▶ [Working data]
━━━━━━━━━━━━━━━━━━━━

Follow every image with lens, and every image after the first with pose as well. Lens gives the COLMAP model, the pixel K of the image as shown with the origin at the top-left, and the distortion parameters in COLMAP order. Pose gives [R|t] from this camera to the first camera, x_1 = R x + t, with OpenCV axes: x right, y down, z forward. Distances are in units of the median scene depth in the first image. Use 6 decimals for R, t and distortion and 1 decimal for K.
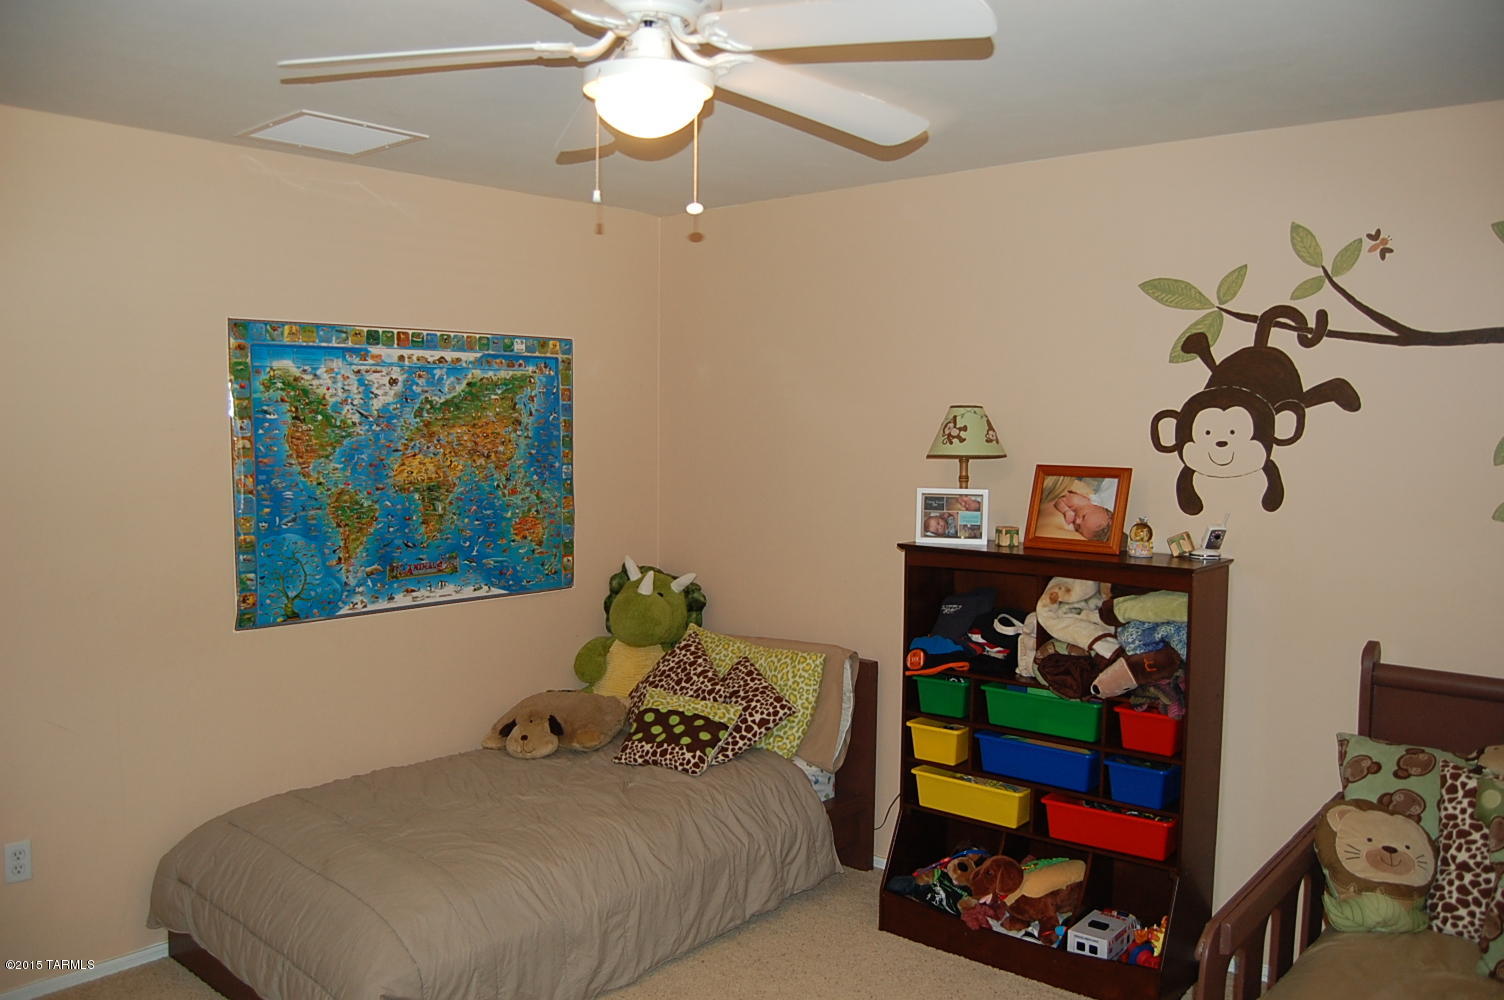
lens RADIAL K [[1182.3, 0, 752.0], [0, 1182.3, 500.0], [0, 0, 1]] dist [-0.102685, 0.049019]
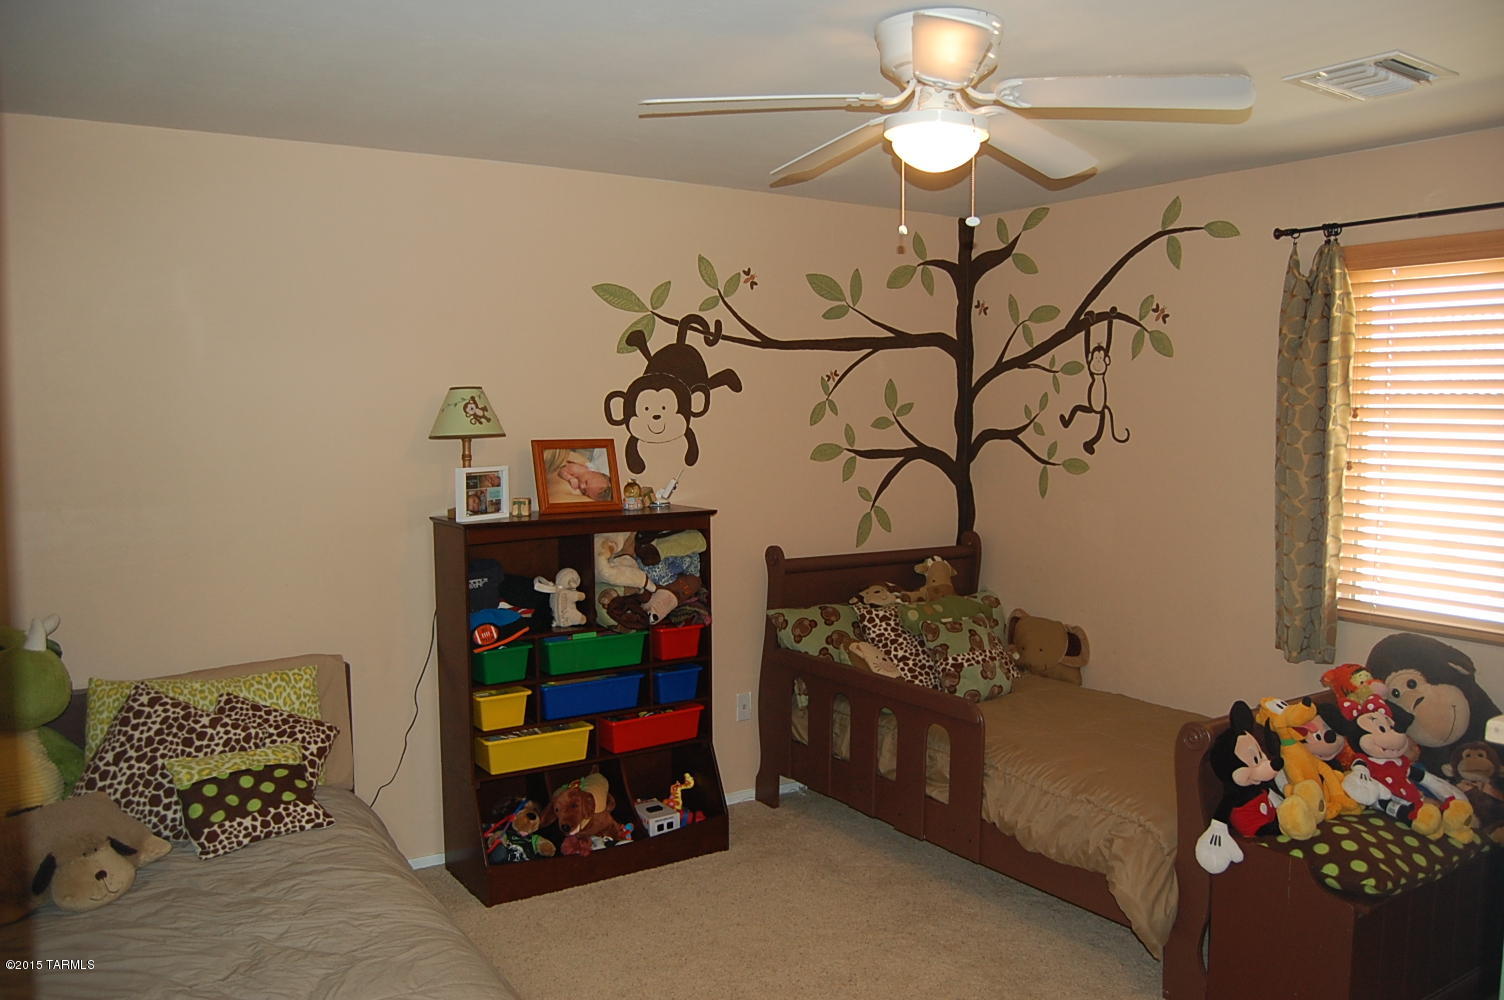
lens RADIAL K [[1182.3, 0, 752.0], [0, 1182.3, 500.0], [0, 0, 1]] dist [-0.102685, 0.049019]
pose [[0.276767, -0.083438, 0.957308, -0.829415], [0.067659, 0.995443, 0.067201, -0.037153], [-0.958552, 0.046171, 0.281151, 0.525418]]
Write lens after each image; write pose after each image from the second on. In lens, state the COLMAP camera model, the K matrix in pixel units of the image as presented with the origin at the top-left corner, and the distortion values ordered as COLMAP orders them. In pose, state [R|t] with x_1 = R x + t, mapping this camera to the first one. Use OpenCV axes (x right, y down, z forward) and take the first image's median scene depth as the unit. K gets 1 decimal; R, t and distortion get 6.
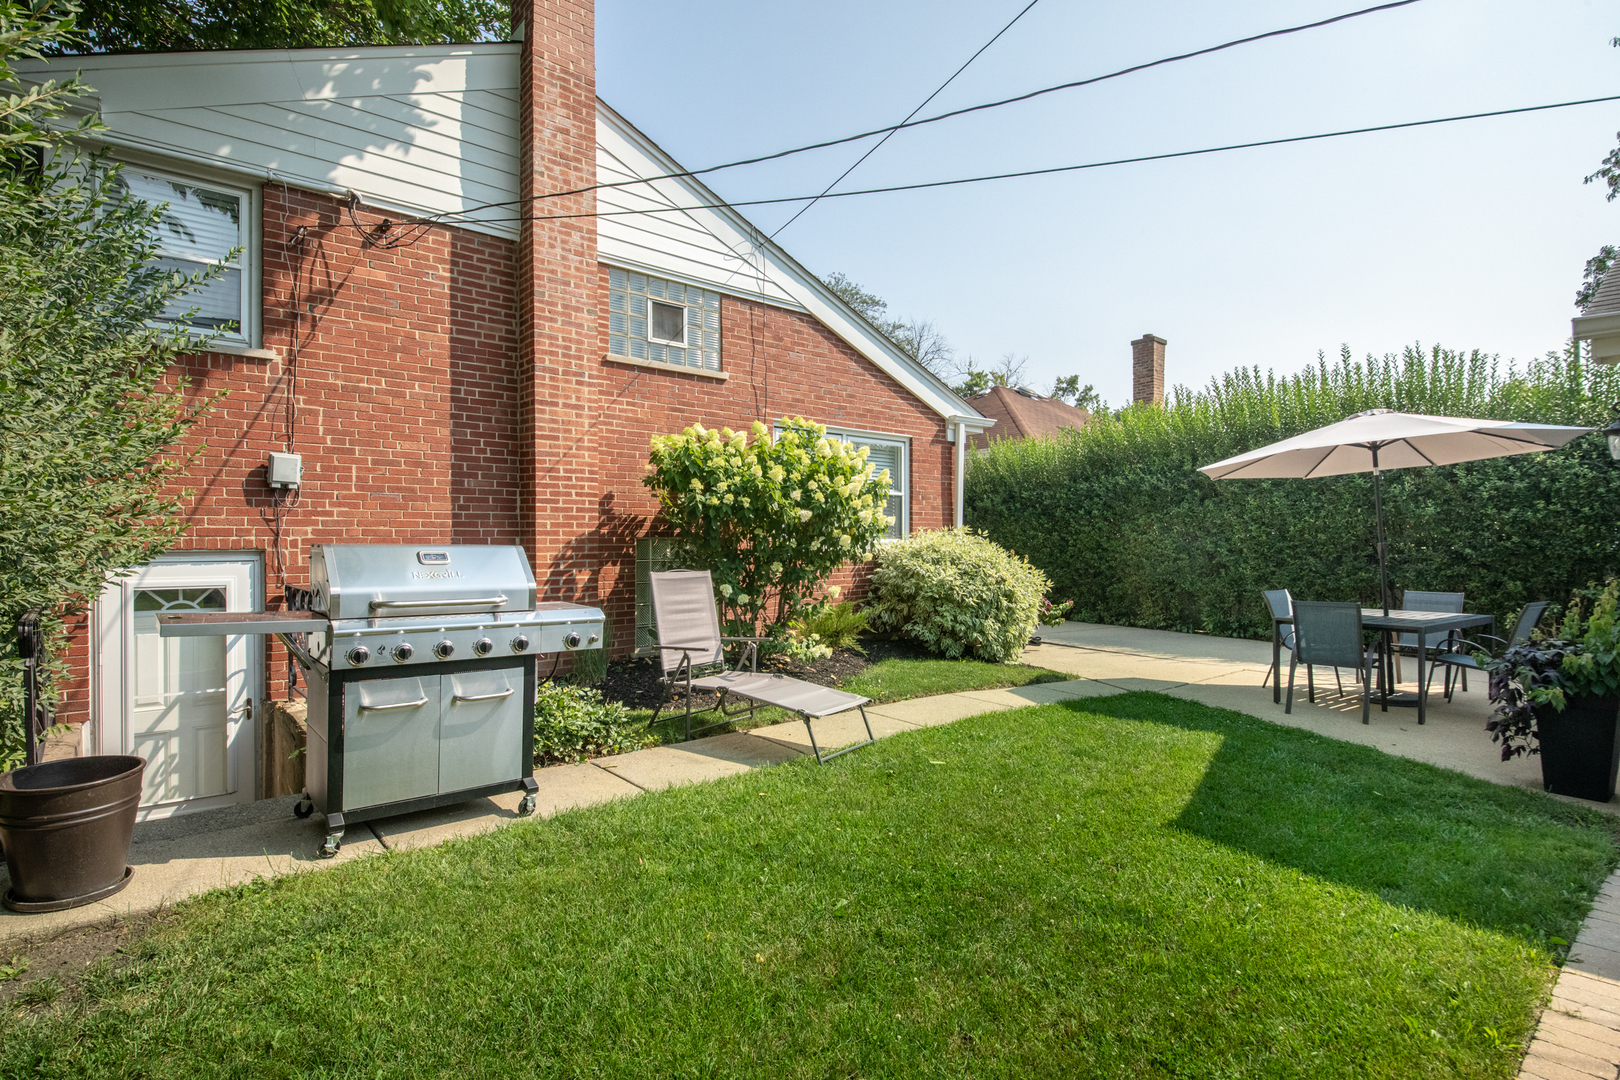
lens RADIAL K [[793.6, 0, 810.0], [0, 793.6, 540.0], [0, 0, 1]] dist [0.001863, -0.001039]
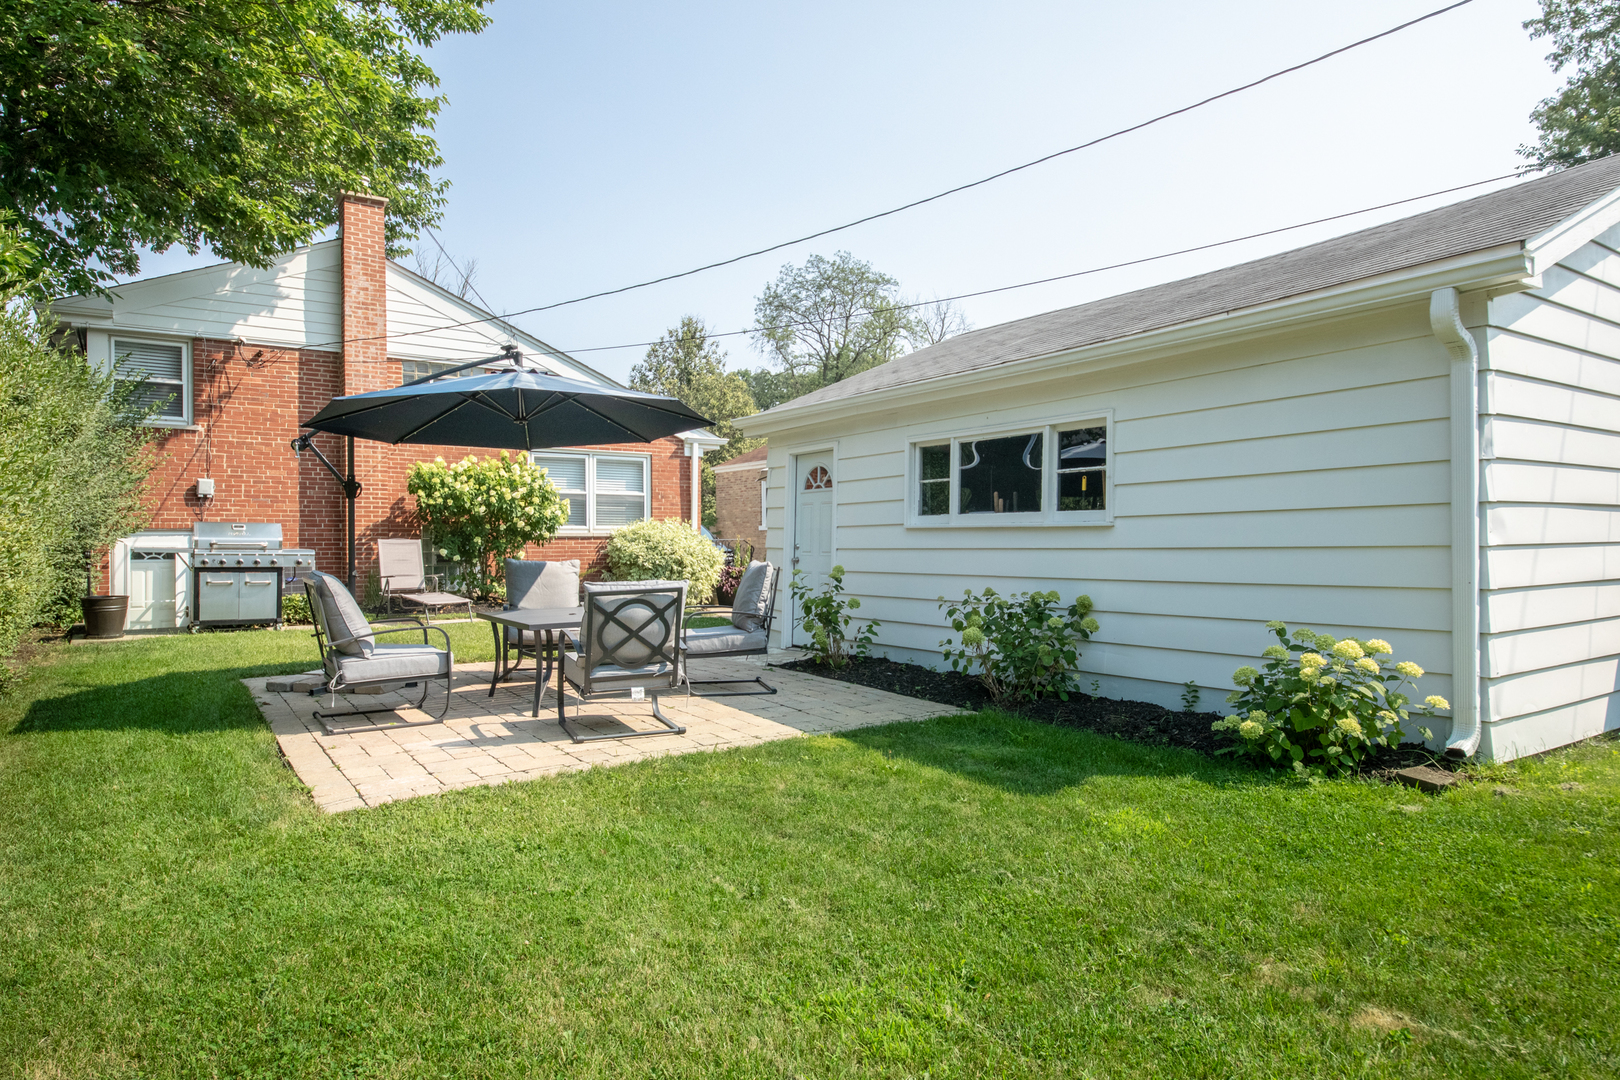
lens RADIAL K [[958.1, 0, 808.8], [0, 958.1, 532.1], [0, 0, 1]] dist [0.017675, 0.000956]
pose [[0.994382, -0.002844, -0.105816, 1.005175], [0.001926, 0.999960, -0.008771, 0.041461], [0.105837, 0.008518, 0.994347, -1.129124]]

━━━━━━━━━━━━━━━━━━━━

▶ [Task instructions]
Rewrite the records above, replacing "top-left" with "upper-left" wherever it occurs and leaving everything else unchanged. Omit the pictures from your version.

▶ [Answer for the task]
Follow every image with lens, and every image after the first with pose as well. Lens gives the COLMAP model, the pixel K of the image as shown with the origin at the upper-left, and the distortion parameters in COLMAP order. Pose gives [R|t] from this camera to the first camera, x_1 = R x + t, with OpenCV axes: x right, y down, z forward. Distances are in units of the median scene depth in the first image. Use 6 decimals for R, t and distortion and 1 decimal for K.
lens RADIAL K [[1182.3, 0, 752.0], [0, 1182.3, 500.0], [0, 0, 1]] dist [-0.102685, 0.049019]
lens RADIAL K [[1182.3, 0, 752.0], [0, 1182.3, 500.0], [0, 0, 1]] dist [-0.102685, 0.049019]
pose [[0.276767, -0.083438, 0.957308, -0.829415], [0.067659, 0.995443, 0.067201, -0.037153], [-0.958552, 0.046171, 0.281151, 0.525418]]
Write lens after each image; write pose after each image from the second on. In lens, state the COLMAP camera model, the K matrix in pixel units of the image as presented with the origin at the upper-left corner, and the distortion values ordered as COLMAP orders them. In pose, state [R|t] with x_1 = R x + t, mapping this camera to the first one. Use OpenCV axes (x right, y down, z forward) and take the first image's median scene depth as the unit. K gets 1 decimal; R, t and distortion get 6.
lens RADIAL K [[793.6, 0, 810.0], [0, 793.6, 540.0], [0, 0, 1]] dist [0.001863, -0.001039]
lens RADIAL K [[958.1, 0, 808.8], [0, 958.1, 532.1], [0, 0, 1]] dist [0.017675, 0.000956]
pose [[0.994382, -0.002844, -0.105816, 1.005175], [0.001926, 0.999960, -0.008771, 0.041461], [0.105837, 0.008518, 0.994347, -1.129124]]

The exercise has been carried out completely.